H! Since I still cannot view the expert film I decided to send in a solution to the son's dilemma. It refused to send using my email account :hissyfit: so I had to use my son's email account. I hope it goes through. Maybe I should consider taking a computer course. :noidea: Mari


----------



## Into The Light (Oct 26, 2008)

i have some thoughts on this but would that spoil it for everyone if i shared those?


----------



## David Baxter PhD (Oct 26, 2008)

I don't know. It depends on what your thoughts are.


----------



## Into The Light (Oct 26, 2008)

thanks for the help! :lol: i guess i have to just keep them to myself then.. or i could pm people if they want me to


----------



## Meg (Oct 27, 2008)

Ooooh I have an idea!


----------



## Mari (Oct 27, 2008)

H! Meg. Did you PM ITL with your idea? I think her solution is as good or maybe even better than the one given. :dimples: Mari


----------



## Meg (Oct 28, 2008)

No, I didn't pm itl, though perhaps I will 'cause I'd like to hear her thoughts... and there's a solution given?? 

*heads to the webpage*

Edit: ooh I was right!!  My idea was the first answer given.


----------



## xenopath (Oct 29, 2008)

Given that he's in a field full of pebbles, couldn't he find an opportunity to grab a white one, palm it, and pretend to have drawn it from the bag? It's not like the woman could protest, since that would expose her trick.


----------



## amastie (Nov 4, 2008)

Since we're sharing some ideas,
would it be contrary to the rules for the boy to invite the old woman to pick the first pebble and that he would accept whichever one was left??  Or would that not be the same as "choosing" one himself?
That's as far as I could get 
amastie


----------



## David Baxter PhD (Nov 4, 2008)

The solution is now posted at Lateral Thinking Test Solution for those who have submitted an answer. I won't post it here because that would spoil it for those who'd like to try to work out the solution first.


----------



## amastie (Nov 4, 2008)

Ok, so my answer wasn't as good, but one should get points for being lateral, even if their lateral was not literally correct
:consider this a smilie for when my nose is out of joint:
I'm half asleep as I sit here.  I'm off to bed.
Lateral thinking tests are so much fun.  If anyone finds any more, let me know.,
Yours in groggy weariness..
amastie


----------



## Meg (Nov 4, 2008)

You guys asked questions so I thought I may as well give hints (for the main solution, anyway).  If you don't want to read the hints relating to your questions, don't read on!! 

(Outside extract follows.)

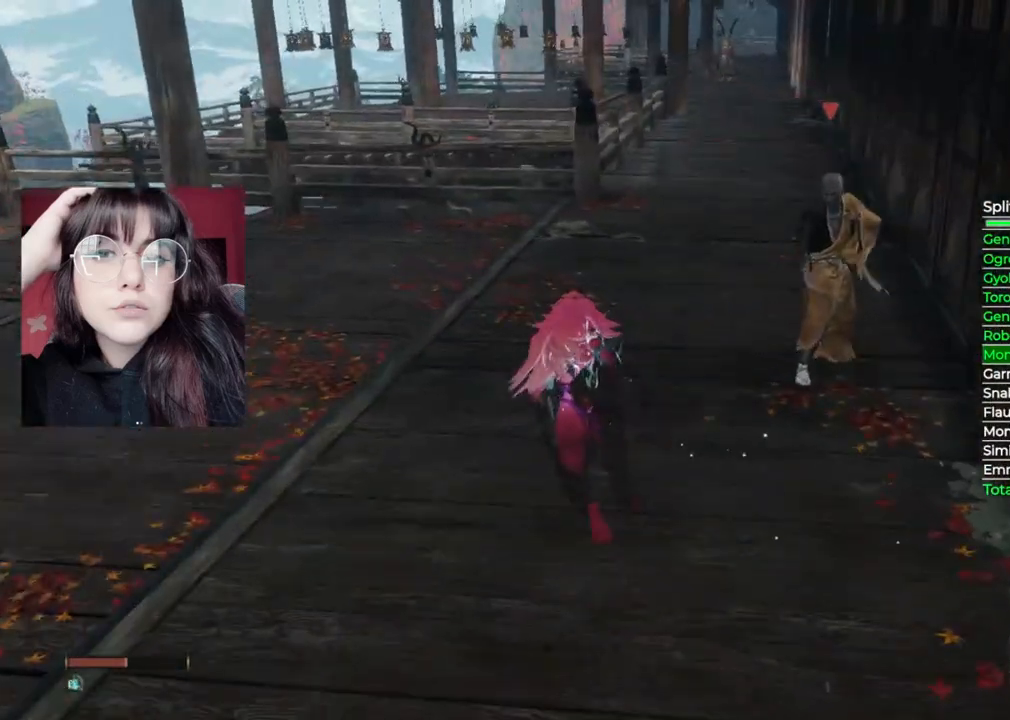
{"buttons": ["B"], "left_stick": "up", "right_stick": "center", "events": [[380, "right_stick", "down-right"], [500, "right_stick", "center"]]}
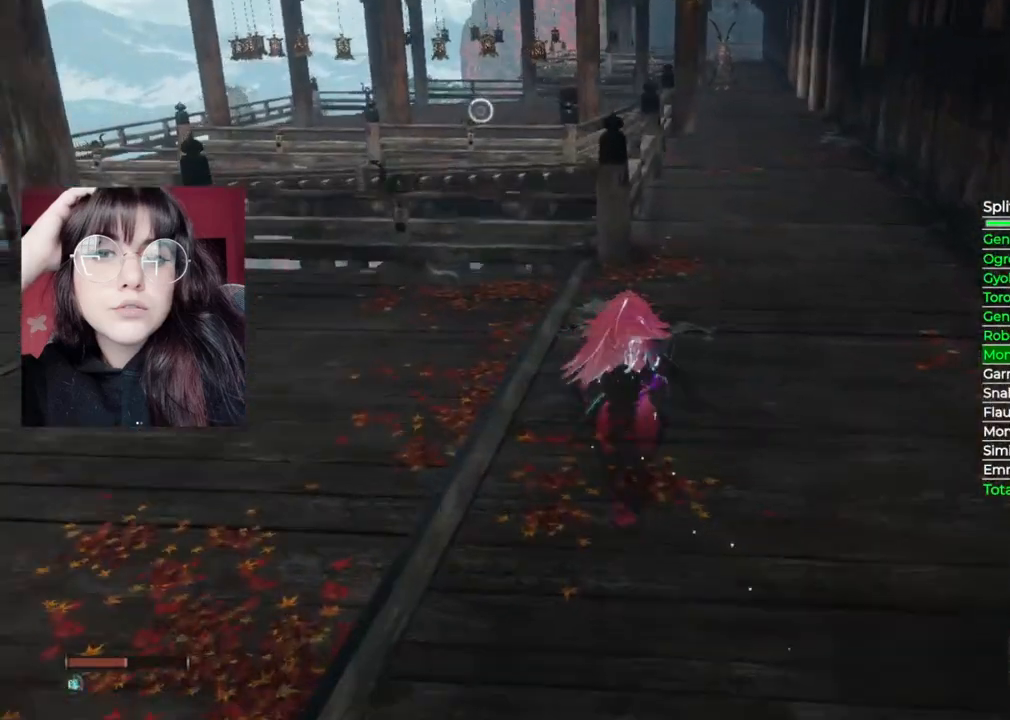
{"buttons": ["B"], "left_stick": "up", "right_stick": "center", "events": []}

The fact that they're standing on a pebble-strewn path is important, Xenopath.

The idea that if one pebble is revealed to be black the other must be assumed to be white is also important, Amastie.


----------



## amastie (Nov 5, 2008)

..mmmm :think:
amastie


----------



## Meg (Nov 5, 2008)

Oh, sorry Amastie, dunce me didn't notice the thread went over the page :fool:


----------



## amastie (Nov 5, 2008)

's ok 
goodnight
amastie


----------



## Pheonix (Nov 27, 2008)

I had this thought while driving home in the car. What if the famers son said to the dis-honest money lender, I will comply but with one request, change the out come of the colours around. I mean if the pebbles are both the same color, he can not go wrong. If the money lender refuses and can not give good reason, he can call her on it.


----------